■ Task brief:
Repeat the records exactly, with one exception: no images.

■ Given records:

Segment Open

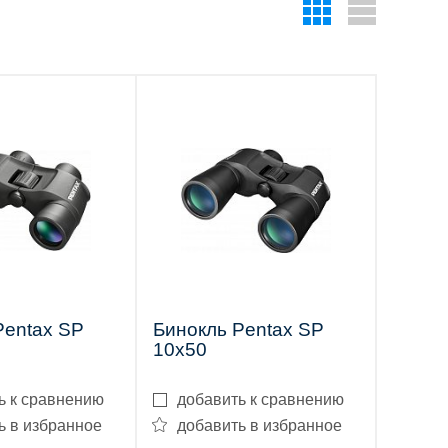
Pentax SP
Бинокль Pentax SP
10x50
ь к сравнению
добавить к сравнению
ь в избранное
добавить в избранное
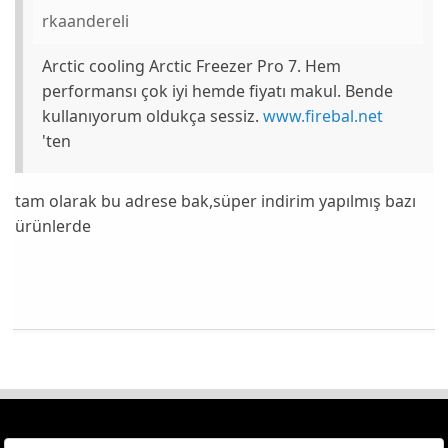
rkaandereli
Arctic cooling Arctic Freezer Pro 7. Hem
performansı çok iyi hemde fiyatı makul. Bende
kullanıyorum oldukça sessiz.
www.firebal.net
'ten
tam olarak bu adrese bak,süper indirim yapılmış bazı
ürünlerde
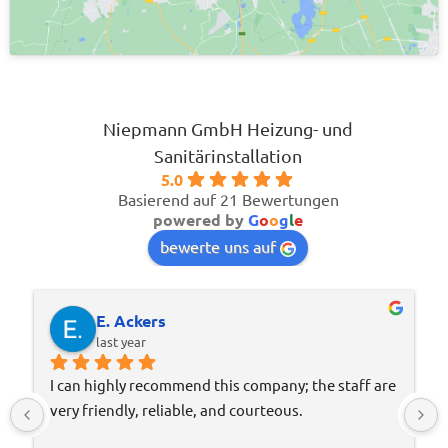
Niepmann GmbH Heizung- und
Sanitärinstallation
5.0
Basierend auf 21 Bewertungen
powered by
G
o
o
g
l
e
bewerte uns auf
E. Ackers
Gerd-Mi
ast year
2 years a
ighly recommend this company; the staff are 
The Niepmann c
endly, reliable, and courteous.
Mr. Klemm are 
emergency servi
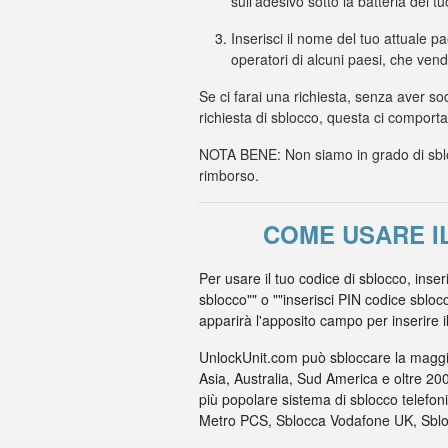
sull'adesivo sotto la batteria del t
Inserisci il nome del tuo attuale p
operatori di alcuni paesi, che ven
Se ci farai una richiesta, senza aver so
richiesta di sblocco, questa ci comport
NOTA BENE: Non siamo in grado di sbloc
rimborso.
COME USARE I
Per usare il tuo codice di sblocco, inse
sblocco"" o ""inserisci PIN codice sbloc
apparirà l'apposito campo per inserire il c
UnlockUnit.com può sbloccare la maggio
Asia, Australia, Sud America e oltre 20
più popolare sistema di sblocco telefo
Metro PCS, Sblocca Vodafone UK, Sbloc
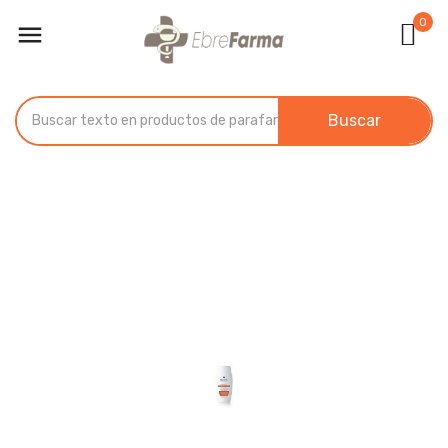
0

Buscar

Segment Closed

■ Task solution:
Pentax SP
Бинокль Pentax SP
10x50
ь к сравнению
добавить к сравнению
ь в избранное
добавить в избранное
rkaandereli
Arctic cooling Arctic Freezer Pro 7. Hem
performansı çok iyi hemde fiyatı makul. Bende
kullanıyorum oldukça sessiz.
www.firebal.net
'ten
tam olarak bu adrese bak,süper indirim yapılmış bazı
ürünlerde
Niepmann GmbH Heizung- und
Sanitärinstallation
5.0
Basierend auf 21 Bewertungen
powered by
G
o
o
g
l
e
bewerte uns auf
E. Ackers
Gerd-Mi
ast year
2 years a
ighly recommend this company; the staff are 
The Niepmann c
endly, reliable, and courteous.
Mr. Klemm are 
emergency servi
sull'adesivo sotto la batteria del t
Inserisci il nome del tuo attuale p
operatori di alcuni paesi, che ven
Se ci farai una richiesta, senza aver so
richiesta di sblocco, questa ci comport
NOTA BENE: Non siamo in grado di sbloc
rimborso.
COME USARE I
Per usare il tuo codice di sblocco, inse
sblocco"" o ""inserisci PIN codice sbloc
apparirà l'apposito campo per inserire il c
UnlockUnit.com può sbloccare la maggio
Asia, Australia, Sud America e oltre 20
più popolare sistema di sblocco telefo
Metro PCS, Sblocca Vodafone UK, Sbloc
0

Buscar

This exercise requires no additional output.